Schwer schluckte ich. Natürlich. Es war dumm, zu glauben, dass es so einfach wäre. Taehang hatte eine Vergangenheit und niemand konnte uns mit Sicherheit sagen, dass er uns nicht alle an der Nase herumführte. Zumindest war das der Gedanke, den Chunghee hatte.

"Ich habe mich nie wohl in Nordkorea gefühlt. Ich habe nur gemacht, was ich tun musste, um zu überleben. Mich zieht nichts zurück ... nicht einmal meine Familie, die mich mein Leben lang angelogen hat."

"Wie meinen Sie das?", fragte er weiter und meine Hand ballte sich immer fester zur Faust.

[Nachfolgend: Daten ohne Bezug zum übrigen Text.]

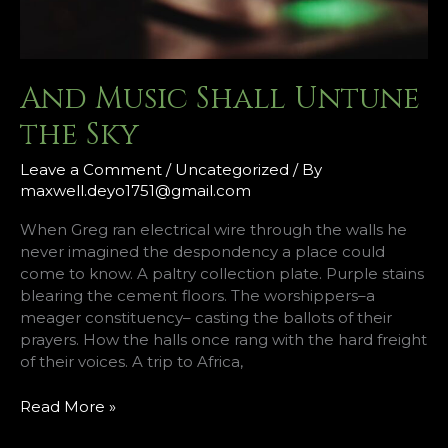
And Music Shall Untune
the Sky
Leave a Comment
/
Uncategorized
/ By
maxwell.deyo1751@gmail.com
When Greg ran electrical wire through the walls he
never imagined the despondency a place could
come to know. A paltry collection plate. Purple stains
blearing the cement floors. The worshippers–a
meager constituency– casting the ballots of their
prayers. How the halls once rang with the hard freight
of their voices. A trip to Africa,
And
Read More »
Music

"Ich habe durch einen DNA-Test erfahren, dass ich der leibliche Zwillingsbruder von Kim Taehyung bin und dass ich, als wir geboren wurden, entführt worden bin", erklärte Teahang leise und in mir zog sich etwas zusammen. Es war der Punkt, wo Taehang meine Bandkollegen mit hineinzog und sie so in Schwierigkeiten bringen konnte. Aber wir hatten mit beiden gesprochen, um sie auf diese Möglichkeit vorzubereiten, und sie hatten erneut ihr Okay dazu gegeben. Vor allem Taehyung hatte verdeutlicht, dass er seinen Bruder nicht aufgeben wollte. Es war ihm wichtig. Ihm und vor allem seiner Familie.

"Sie hatten Kontakt zu Kim Taehyung?" Er bestätigte die Frage mit einem Nicken und leerte seinen Becher. Ich wollte zu ihm und ihn in den Arm nehmen, um ihm die nötige Kraft zu geben, damit er das restliche Verhör überstand. Doch meine Gedanken brachen ab, als ich erneut den scharfen Blick meines Vorgesetzten auf mir spürte. Er erteilte mir stumm den nächsten Befehl und ich wusste nicht so recht, was ich davon halten sollte. Trotzdem gehorchte ich, zog mein Handy hervor und rief Taehyung an. Mein Blick lag dennoch weiterhin auf Taehang, der mittlerweile unruhiger geworden war. Chunghee schwieg und verließ nach einem Augenblick den Raum. Taehang wurde noch etwas zu trinken gebracht, während ich darauf wartete, dass mein Bandkollege an sein verdammtes Handy ging. Es dauerte einen weiteren Moment, bis dieser endlich abnahm.

"Hey Tae. Ihr müsst herkommen und bringt die Beweise mit. Es tut mir leid, euch da hineinziehen zu müssen." Ich bekam eine Bestätigung und so klärte ich noch ab, dass ich ihnen einen Wagen schicken würde, der sie hierher bringen würde. So lange würde Taehang eine Pause bekommen, doch ob das besser war? Alleine in diesem Raum zu sitzen, war eine Qual. Seufzend und nach einem bedauernden Blick verließ ich den Vorraum und gab einem meiner Kollegen Bescheid, dass sie einen Wagen zu Jungkooks Wohnung schicken sollten, und ging zurück. Taehang war immer noch Mutterseelen allein und klammerte sich regelrecht an den Becher in seinen Händen. Die Nervosität war ihm an der Nasenspitze anzusehen.